Abigail Klein Leichman
June 14, 2016

Thirty Israeli EMTs, paramedics and doctors recently completed a training course qualifying them as psychotrauma volunteers and teachers for United Hatzalah, a private community-based network of voluntary first-responders across Israel.

The volunteers already started providing psychological first aid before the graduation ceremony on May 25, 2016. They responded to a bus bombing, three cases of sudden heart attack deaths and three incidents of crib death.

They will be on call whenever United Hatzalah is called to a scene of a terror attack, sudden death, child’s death, severe car accident, severe injuries, natural disaster, suicide and wartime trauma.

“The new psychotrauma unit is something that we have been working towards for a long time,” United Hatzalah Founder Eli Beer tells ISRAEL21c. He says the psychotrauma unit is the first in the world to be fully integrated within an emergency response organization.

“In order to assure that people are not only saved but have a normal life after the traumatic event that they experienced, we need to make sure that they receive not only medical treatment but psychological treatment.”

Beer relates that he and other medical responders “have often arrived at situations where people’s lives can be destroyed if they do not receive immediate psychological treatment. Our new psychotrauma unit is a project that can help provide care for all aspects of a traumatic event. The unit will enable United Hatzalah to help as many people as possible heal on a physical level as well as on an emotional and psychological level.”

Firat graduating class of United Hatzalah’s psychotrauma unit. Photo: courtesy
Firat graduating class of United Hatzalah’s psychotrauma unit. Photo: courtesy

Rickie Rabinowitz, one of the founders and instructors of the unit, said she considers psychotrauma as “another level of injury to treat beyond getting the wounded treated by the volunteer EMTs. The extra facet is coming to complement the work of the medic on the scene.”

The supervising psychiatrist of the unit, Dr. Gary Quinn, directs the EMDR Institute of Israel. EMDR (Eye Movement Desensitization and Reprocessing) is a form of psychotherapy aimed at forestalling development of trauma-related disorders caused by exposure to distressing, traumatizing or negative life events. Quinn specializes in crisis intervention and the treatment of anxiety, depressive disorders and post-traumatic stress disorder.

“Many first responders have been taught psychological first aid, which is an eight-stage method of helping people deal with a difficult event,” Quinn said. “This unit has received extensive training which primarily focuses on stage three of that process, which is the stabilization aspect. This step is the most difficult to deal with, and its difficulty is compounded when dealing with people who are in a highly activated state.”

Quinn added that to the best of his knowledge, “this is the first group of EMS responders who are being taught an extra level of stabilization. It is one of the first groups in the world that will be deployed with the specific purpose of providing psychological first aid, and we will need to do a lot of research as we go along.”

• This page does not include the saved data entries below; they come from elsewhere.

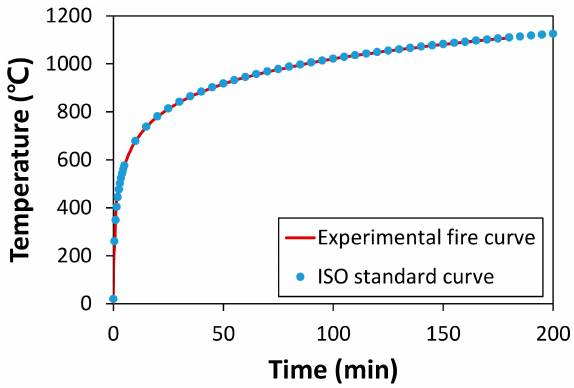
Figure 3. Comparison of actual fire test and ISO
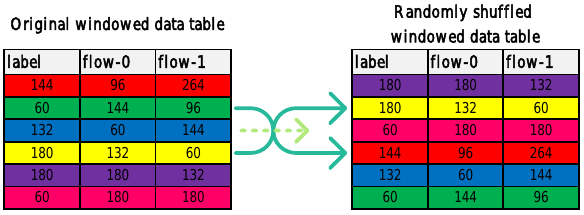
Figure 5. An example of random shuffling of windowed data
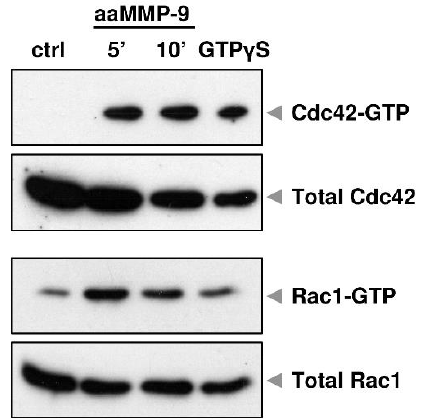
Figure 1. MMP-9 proteolytic activity causes Cdc42 and Rac1 activation in cultured cortical neurons. Cells were treated with autoactivaiting matrix metalloproteinase 9 (aaMMP-9) for 5 and 10 min and the activity of Rho-GTPases was analyzed using a pull-down assay. Western blots show levels of the activated form (coupled with GTP) and total levels of Cdc42 and Rac1. GTPγS served as a positive control for pull-down assay.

Job doesn’t end at the scene

The new unit is headed by Miriam Ballin, a marriage and family therapist as well as a volunteer medic for United Hatzalah.

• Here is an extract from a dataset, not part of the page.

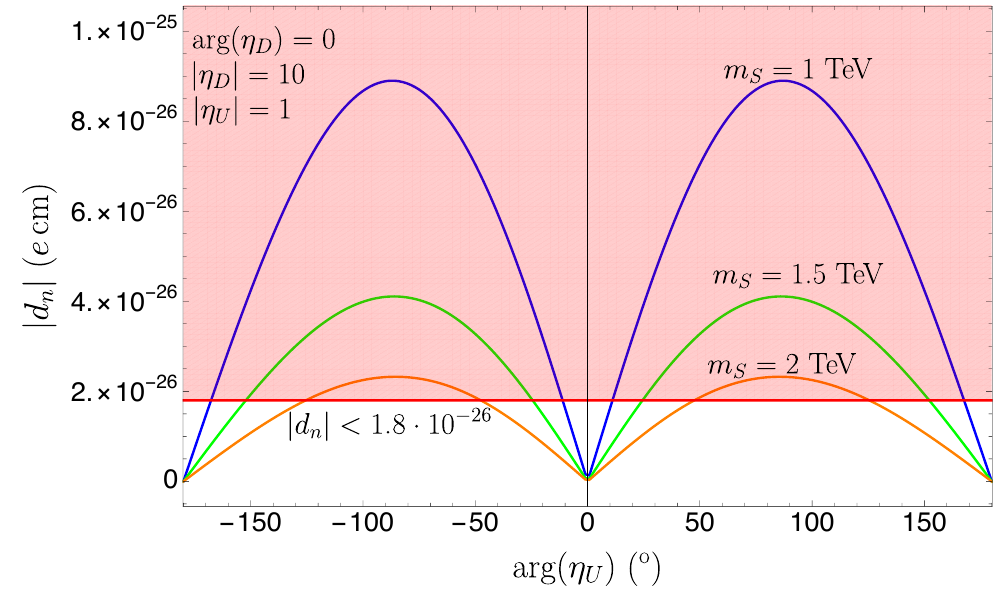
Figure 9 . Electric dipole moment of the neutron as a function of the complex phase of η U . The shaded region is excluded by the current experimental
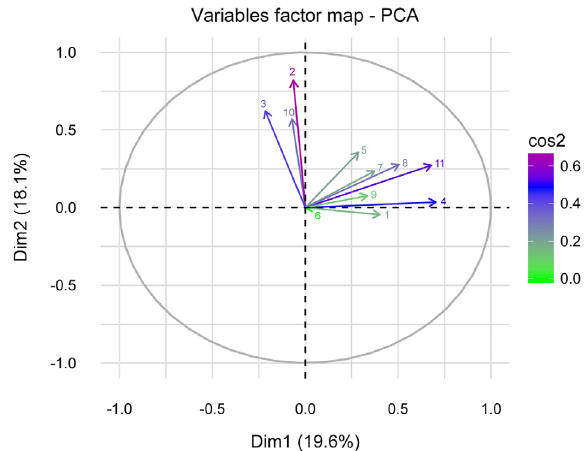
Figure 1. Principal component analysis of variables (PCA). The factor map helps to visualize the cluster of correlated variables in groups ( ffi 90 (cid:3) ). Cos2 is the gradient of quality to highlight the most important variables in explaining the variations retained by the principal components. Dimension 1 and 2 (Dim1 and 2) is the space where variables are expressed (<38% of variance). The distribution of the surveyed population through variables is also observed. Variables analyzed: (1) sex, (2) weight, (3) age, (4) number of animal per household, (5) veterinary attention, (6) type of dwelling, (7) access to green areas, (8) drinking water, (9) disease informa- tion, (10) prevalence, and (11) region.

“Stabilization can mean many different things,” Ballin explained. “We may need to stabilize the scene during an incident when the situation is so chaotic that no one can get their job done. Alternatively, we may be called upon to stabilize family members of the injured people who were hurt at the scene, or we may even be called upon to stabilize the patient in a case where the patient is so activated that the paramedics cannot treat the person.”

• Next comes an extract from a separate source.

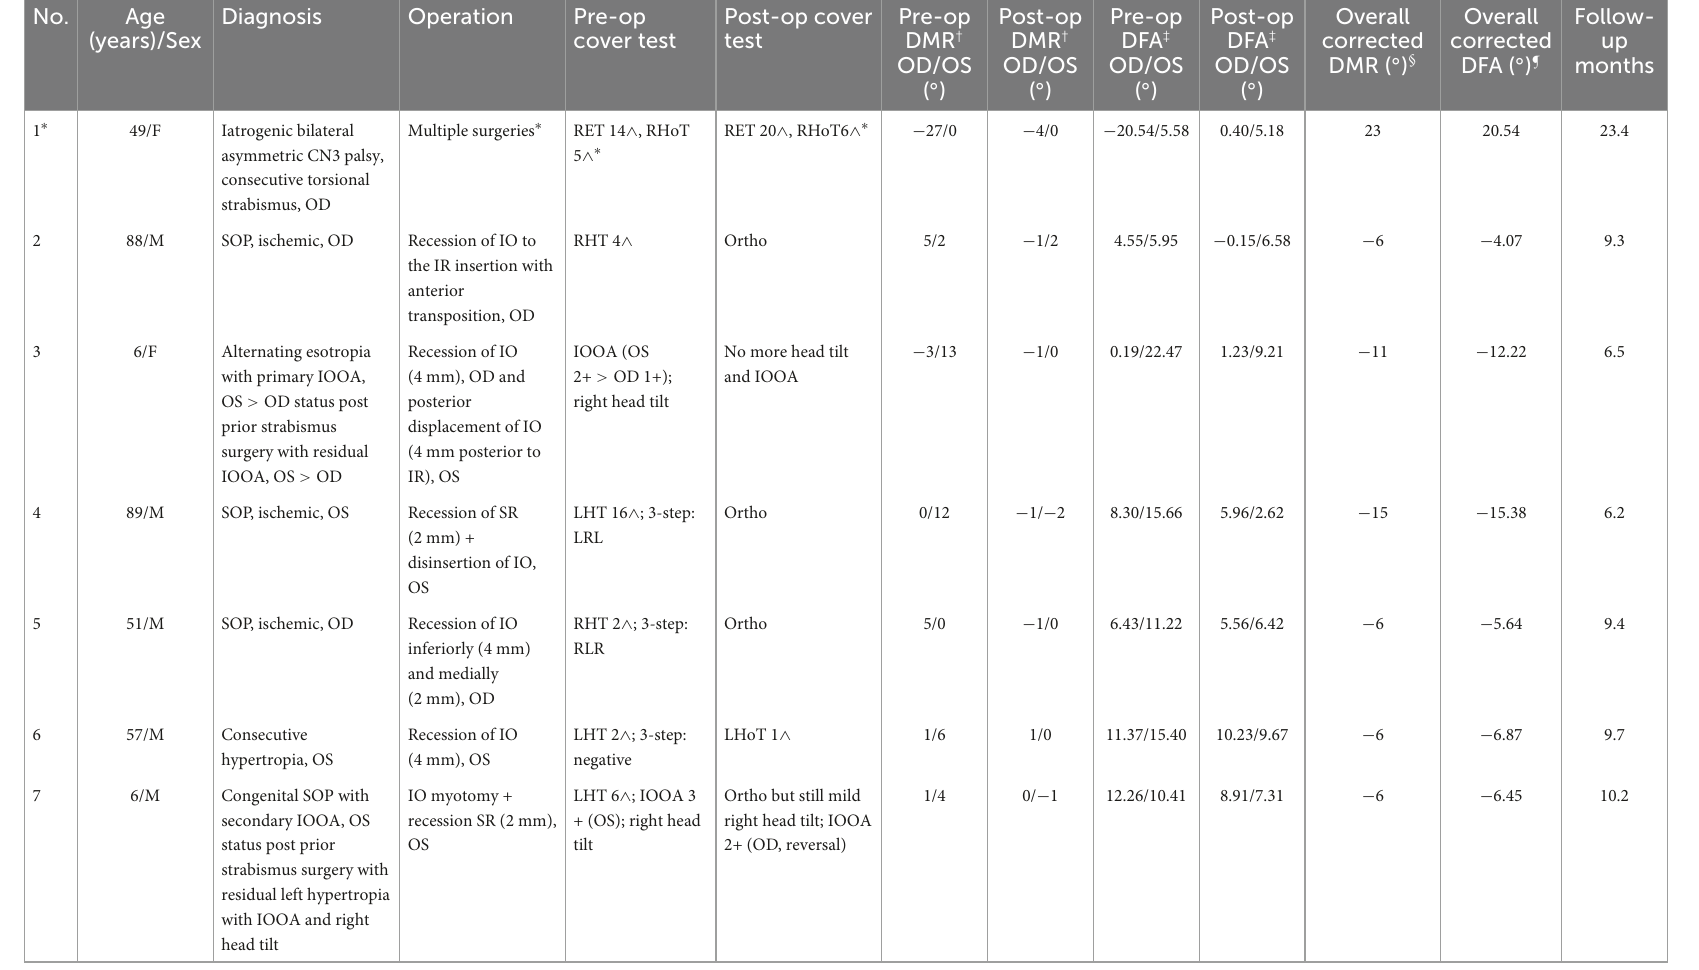
TABLE 1 Summarized torsional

Jonathan Hoffman, one of the new graduates, said he is eager “to have a positive impact on people who are suffering from an immediate trauma. I want to be there for them, and in the moment provide them with care that can save their lives. That is what the psychotrauma unit is really all about.”

Ballin added that the job often does not end at the scene.

“Another job of ours is to ease the mourning process and help the person do the things that they will need to do in order to get through the chaotic period following a trauma — whether it is helping them make the first few phone calls for funeral arrangements or assisting them and providing support while empowering them enough so that they will be able to tell their children that a family member has passed away.

“The job is certainly not easy, but it is important for the person’s health and stability in the moment and hopefully in the future.”